Single by Thomas Rhett

from the album Tangled Up
- Released: February 16, 2016
- Recorded: 2013–15
- Genre: Country
- Length: 3:47
- Label: Valory
- Songwriters: Ashley Gorley; Luke Laird; Shane McAnally;
- Producers: Dann Huff; Jesse Frasure;

Thomas Rhett singles chronology
| "Die a Happy Man" (2015) | "T-Shirt" (2016) | "Vacation" (2016) |

= T-Shirt (Thomas Rhett song) =

"T-Shirt" is a song recorded by American country music singer Thomas Rhett. It was released on February 16, 2016 via Valory Music Group as the third single from his second studio album, Tangled Up (2015). The song was written by Ashley Gorley, Luke Laird, and Shane McAnally.

"T-Shirt" peaked at number one on the Billboard Country Airplay chart, giving Rhett his sixth consecutive number-one hit on that chart. It also charted at numbers 3 and 41 on both the Hot Country Songs and Hot 100 charts respectively. The song was certified three-times Platinum by the Recording Industry Association of America (RIAA), denoting sales of three million units in the United States. It also had chart success in Canada, giving Rhett his third number-one hit on the Country chart and reaching number 53 on the Canadian Hot 100.

==Background==
Before the release of Tangled Up in 2015, Rhett had been performing the song live as early as November 2013. It was originally slated to be recorded by Tim McGraw, but it would later be passed to Rhett.
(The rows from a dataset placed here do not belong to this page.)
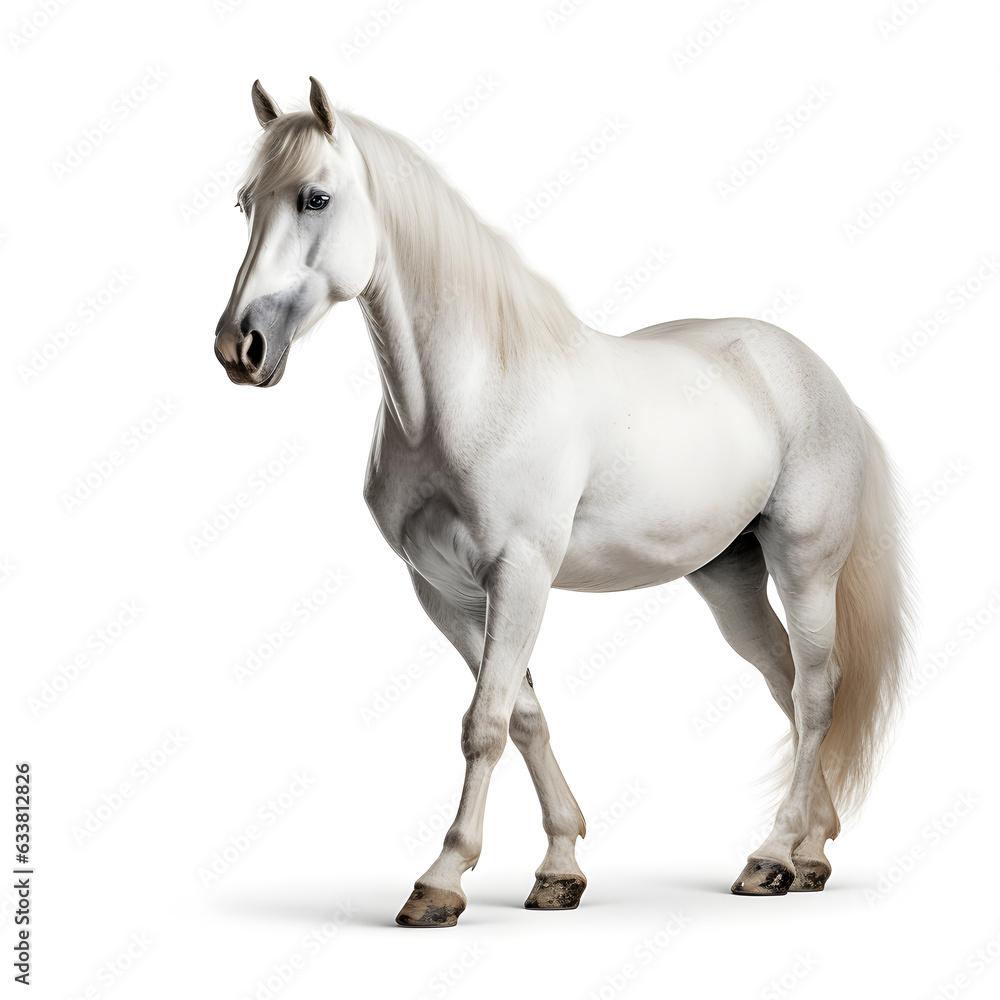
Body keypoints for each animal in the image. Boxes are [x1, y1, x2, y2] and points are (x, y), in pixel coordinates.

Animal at [214, 77, 913, 927]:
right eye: (245, 202)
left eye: (314, 197)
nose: (239, 347)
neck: (472, 389)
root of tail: (819, 378)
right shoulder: (446, 591)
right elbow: (522, 716)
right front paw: (558, 869)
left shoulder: (519, 575)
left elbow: (483, 724)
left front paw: (441, 881)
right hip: (729, 579)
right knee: (784, 680)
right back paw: (811, 850)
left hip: (805, 564)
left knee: (815, 691)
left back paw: (771, 857)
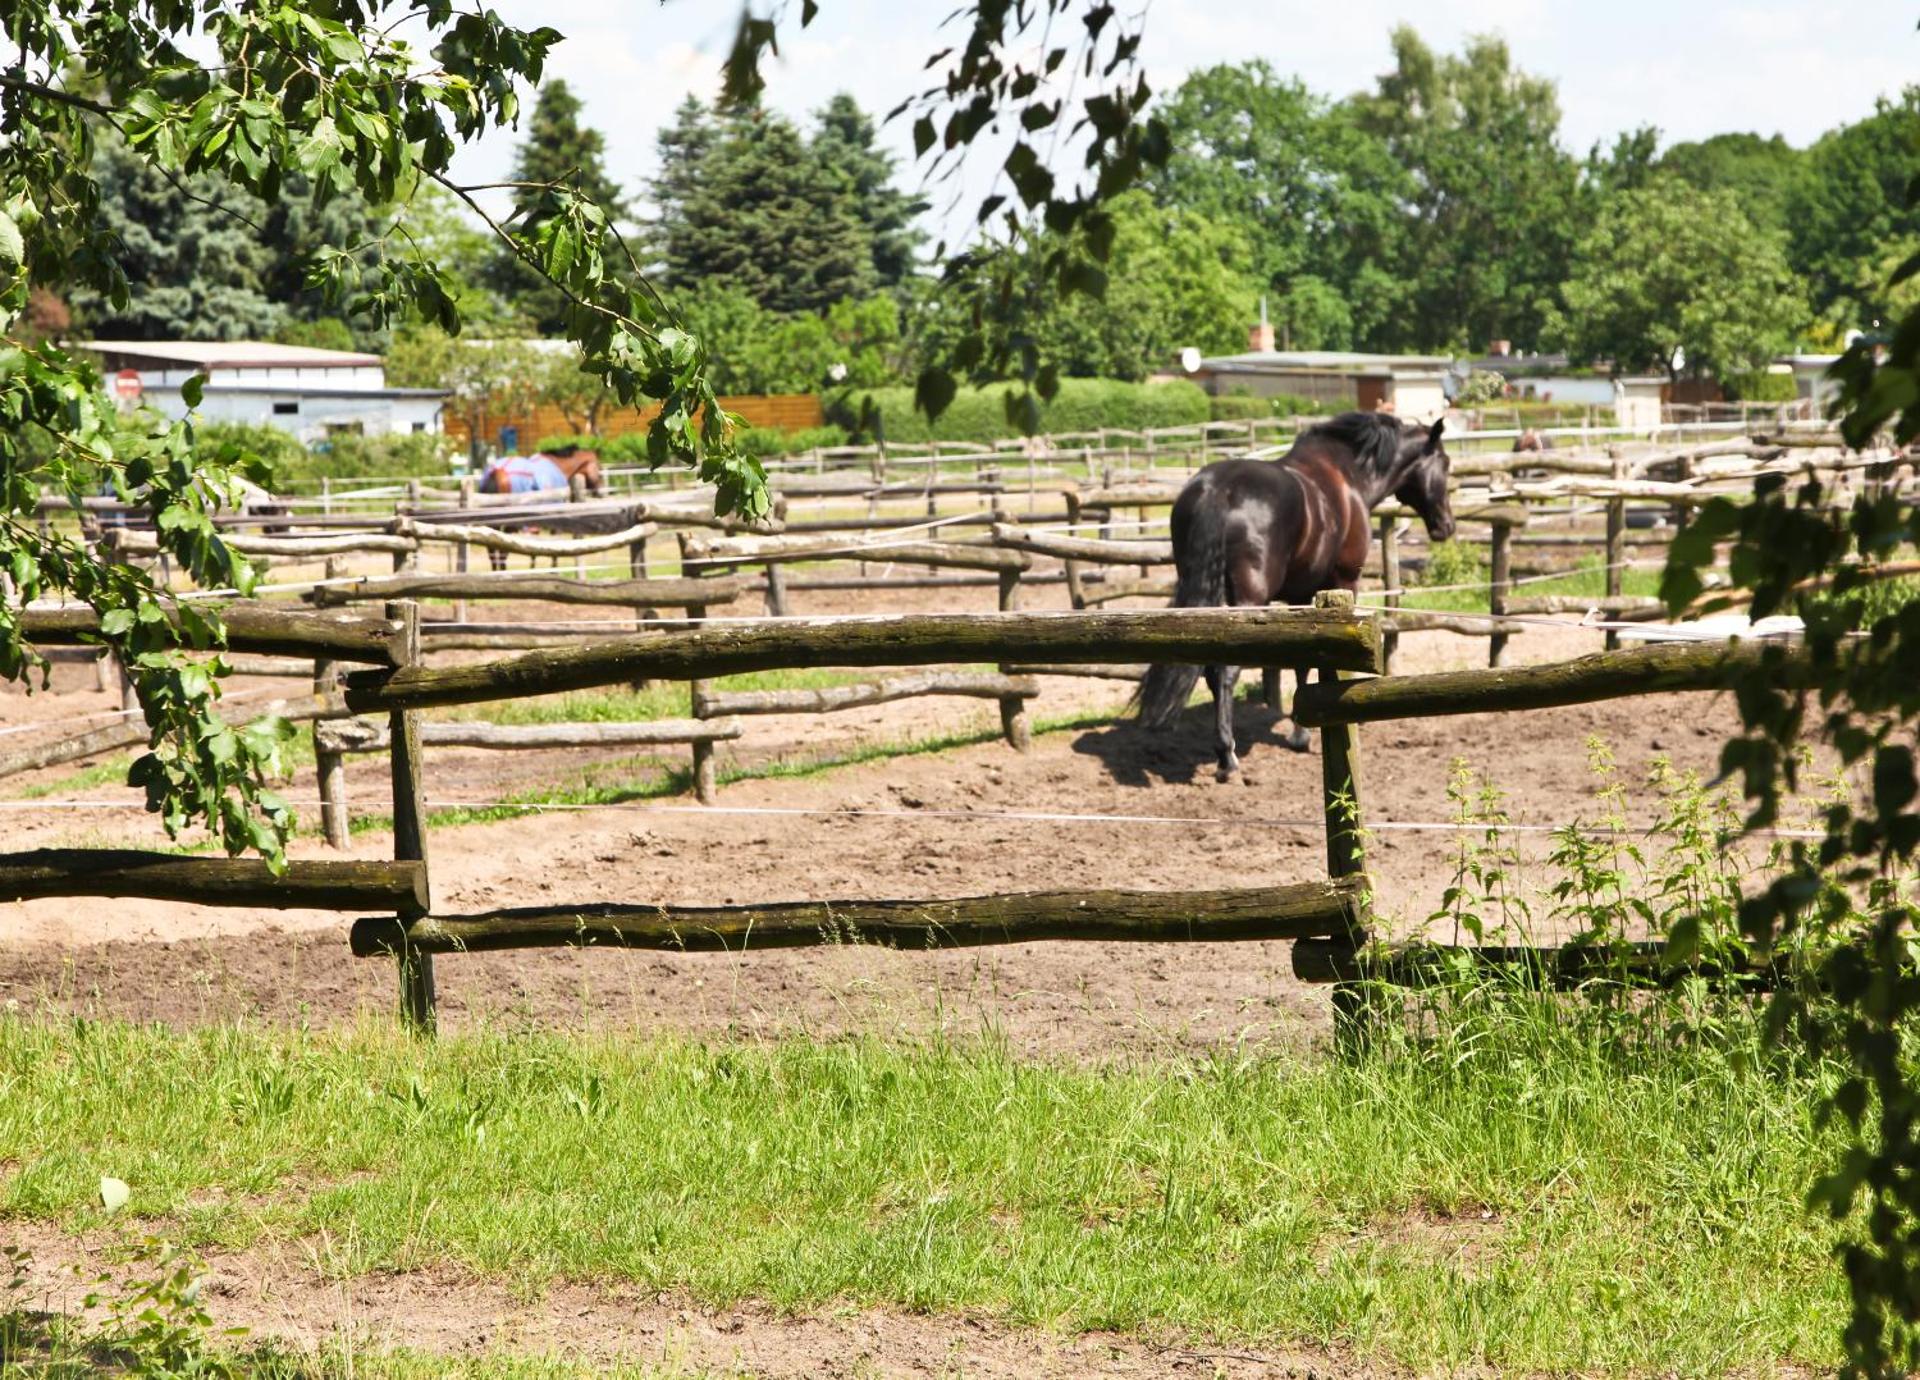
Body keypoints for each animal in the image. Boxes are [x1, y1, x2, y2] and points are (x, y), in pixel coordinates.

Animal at [1134, 411, 1456, 782]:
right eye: (1445, 463)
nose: (1447, 526)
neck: (1348, 476)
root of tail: (1217, 490)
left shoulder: (1298, 596)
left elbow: (1300, 661)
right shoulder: (1342, 581)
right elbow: (1306, 663)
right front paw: (1302, 735)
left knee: (1212, 672)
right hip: (1247, 600)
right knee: (1225, 672)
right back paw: (1227, 758)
On September 4, 2015, the track and a video of the song were made available for sales and as "instant grat" downloads for those who made a pre-release order of the album on iTunes.

==Reception==
===Critical===
Website Taste of Country reviewed the song favorably, saying that "With "T-Shirt," Thomas Rhett again proves that nobody sings young love better than he does. Every single love song he’s released from his first two albums recalls a honeymooner’s excitement. The lascivious tension is palpable."

===Commercial===
The song first entered on the Hot Country Songs at number 39 when the track was made available for download on September 4, 2015, three weeks before the release of the album, selling 8,000 copies in its first week. It debuted on the Country Airplay chart at number 53 for chart dated February 13, 2016 when it was released as a single, and entered the Billboard Hot 100 at number 92 on chart date of March 19, 2016. The song peaked at number one on the Country Airplay chart, and number 3 on Hot Country Songs the same week. The song has sold 529,000 copies in the US as of August 2016.

==Music video==
An Instant Grat Video for the song, directed by Blake Judd, premiered in September 2015.
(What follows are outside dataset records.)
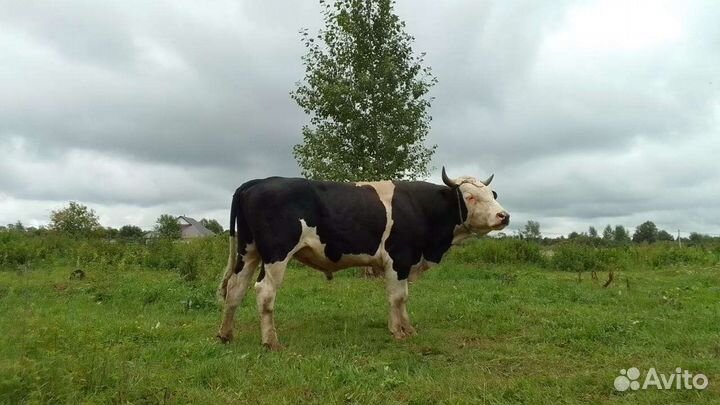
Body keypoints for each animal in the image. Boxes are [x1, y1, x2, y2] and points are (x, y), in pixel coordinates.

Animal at [216, 167, 509, 349]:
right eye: (470, 197)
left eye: (491, 195)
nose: (503, 216)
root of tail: (259, 181)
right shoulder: (398, 258)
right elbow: (397, 297)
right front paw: (398, 332)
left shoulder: (407, 262)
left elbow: (404, 297)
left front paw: (408, 329)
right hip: (276, 254)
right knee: (264, 292)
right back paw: (271, 341)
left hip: (248, 250)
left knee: (236, 288)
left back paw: (225, 334)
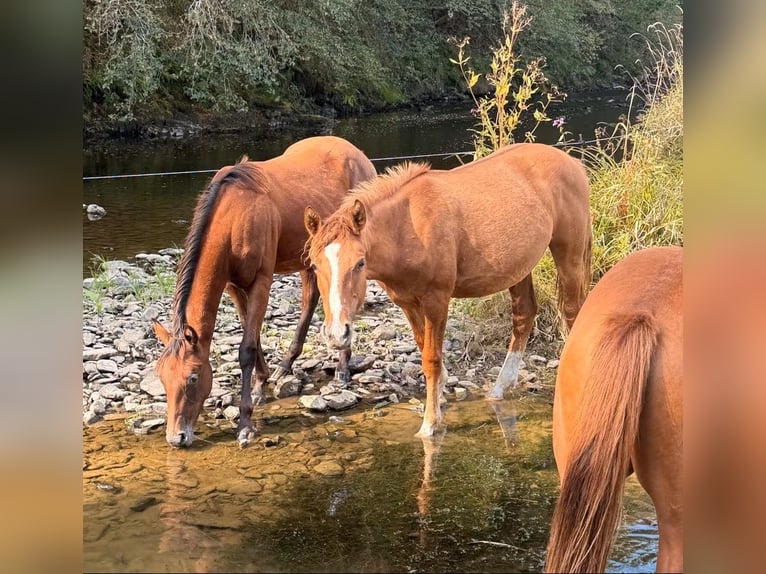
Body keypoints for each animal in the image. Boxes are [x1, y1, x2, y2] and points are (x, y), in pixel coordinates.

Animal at [151, 136, 376, 448]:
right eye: (162, 378)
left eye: (193, 377)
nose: (176, 437)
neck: (235, 217)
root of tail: (358, 154)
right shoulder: (233, 286)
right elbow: (253, 335)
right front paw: (261, 383)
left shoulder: (261, 281)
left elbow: (246, 347)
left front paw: (245, 421)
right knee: (310, 299)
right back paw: (286, 365)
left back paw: (342, 370)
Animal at [304, 142, 592, 437]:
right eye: (314, 265)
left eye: (359, 263)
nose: (337, 334)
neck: (406, 226)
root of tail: (570, 162)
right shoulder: (407, 303)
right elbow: (424, 350)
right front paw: (439, 396)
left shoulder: (436, 300)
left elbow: (431, 359)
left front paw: (430, 424)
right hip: (519, 267)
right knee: (524, 315)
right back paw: (499, 389)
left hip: (569, 252)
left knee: (572, 311)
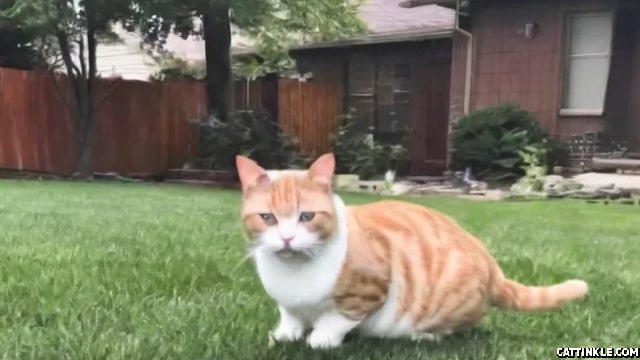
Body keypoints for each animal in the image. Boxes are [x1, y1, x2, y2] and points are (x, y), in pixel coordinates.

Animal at [236, 153, 592, 348]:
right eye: (267, 218)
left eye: (306, 217)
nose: (286, 239)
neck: (294, 272)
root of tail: (491, 264)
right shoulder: (287, 303)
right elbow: (290, 317)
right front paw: (285, 334)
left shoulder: (369, 292)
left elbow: (336, 320)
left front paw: (320, 339)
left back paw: (424, 336)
==Charts and certifications==

===Weekly charts===

| Chart (2016) | Peak position |
|---|---|
| Canada (Canadian Hot 100) | 53 |
| Canada Country (Billboard) | 1 |
| US Billboard Hot 100 | 41 |
| US Country Airplay (Billboard) | 1 |
| US Hot Country Songs (Billboard) | 3 |

===Year end charts===

| Chart (2016) | Position |
|---|---|
| US Country Airplay (Billboard) | 14 |
| US Hot Country Songs (Billboard) | 16 |

===Certifications===

| Region | Certification | Certified units/sales |
| Australia (ARIA) | Gold | 35,000^{‡} |
| United States (RIAA) | 3× Platinum | 3,000,000^{‡} |
^{‡} Sales+streaming figures based on certification alone.